Q1 2025 earnings summary

26 Nov, 2025

Executive summary

  • Q1 2025 delivered strong operational and financial performance, with revenue up significantly from the prior quarter but down 4% year-over-year, driven by high utilization in core service lines and successful technology deployment.

  • The U.S. fracturing division was terminated due to adverse business conditions, leading to a reorganization and aggregation into a single reporting segment, with some assets transferred to Canada.

  • The company introduced Canada's first 100% natural gas reciprocating engine for fracturing and continues to invest in next-generation, lower-emission technologies.

Financial highlights

  • Q1 consolidated revenue was CAD 308 million (USD 307.7 million), up from CAD 148 million in the prior quarter but down 4% year-over-year; fracturing revenue was $224.1M, coiled tubing $83.6M.

  • Adjusted EBITDA was CAD 59 million (19% margin), up from CAD 8 million (5%) in the prior quarter, but down from CAD 71 million (22%) year-over-year.

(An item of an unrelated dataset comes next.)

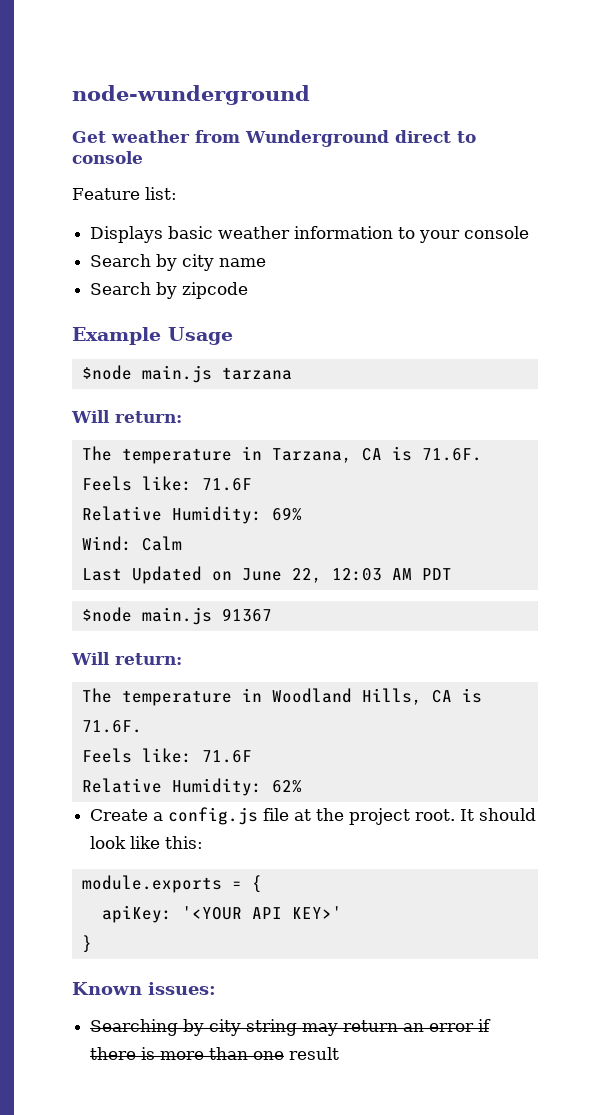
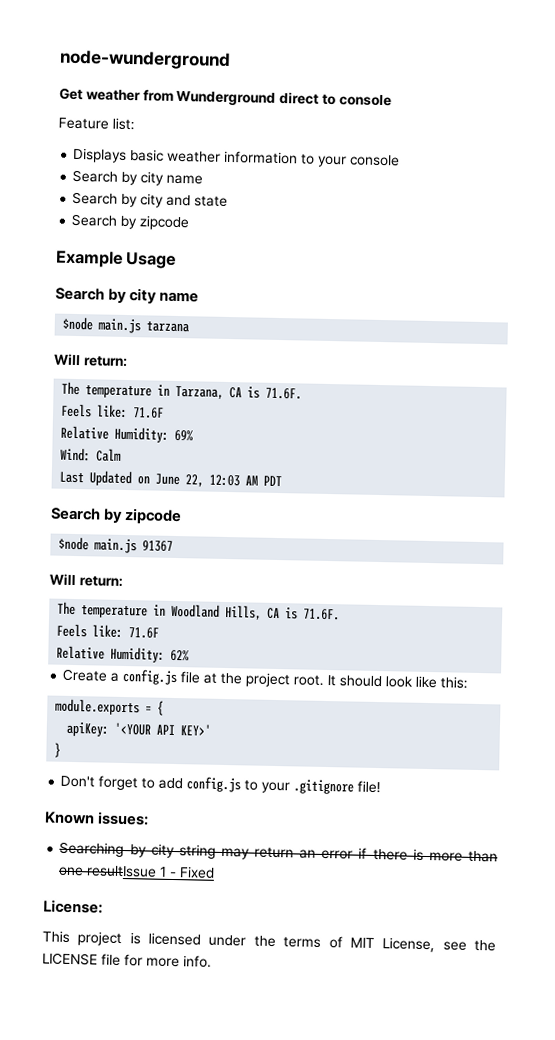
(267, 262) none -> [72,191,229,208] // Search by city and state
(233, 336) none -> [55,287,200,304] // Search by city name
(452, 574) none -> [50,507,183,525] // Search by zipcode
(92, 944) none -> [60,775,382,795] // Don't forget to add config.js to your .gitignore file!
[289,1047,340,1060] result -> [86,865,216,879] [43,899,103,914] [42,930,497,953] [42,952,212,968] resultIssue 1 - Fixed // License: // This project is licensed under the terms of MIT License, see the LICENSE file for more info.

  • Net income reached CAD 24 million (CAD 0.33 per diluted share), compared to a loss of CAD 45 million in the prior quarter and CAD 41 million in Q1 last year.

  • Free cash flow was CAD 32 million, reversing a negative CAD 17 million in the prior quarter; capital expenditures totaled CAD 17 million.

  • Net debt increased to CAD 85 million from CAD 53 million, mainly due to working capital build.

Outlook and guidance

  • Q2 is expected to be impacted by typical seasonal breakup, with activity building into Q3; activity levels for both business lines are projected to be similar to 2024.

  • Natural gas prices are expected to remain steady through 2025, supported by power demand and new LNG facilities.

  • The company remains cautiously optimistic for Q4, with updates to be provided in the next quarterly release.

  • LNG Canada’s first shipment in June is expected to support regional capital activity.

  • Cost control and margin management are priorities amid inflation, tariffs, and competitive pricing.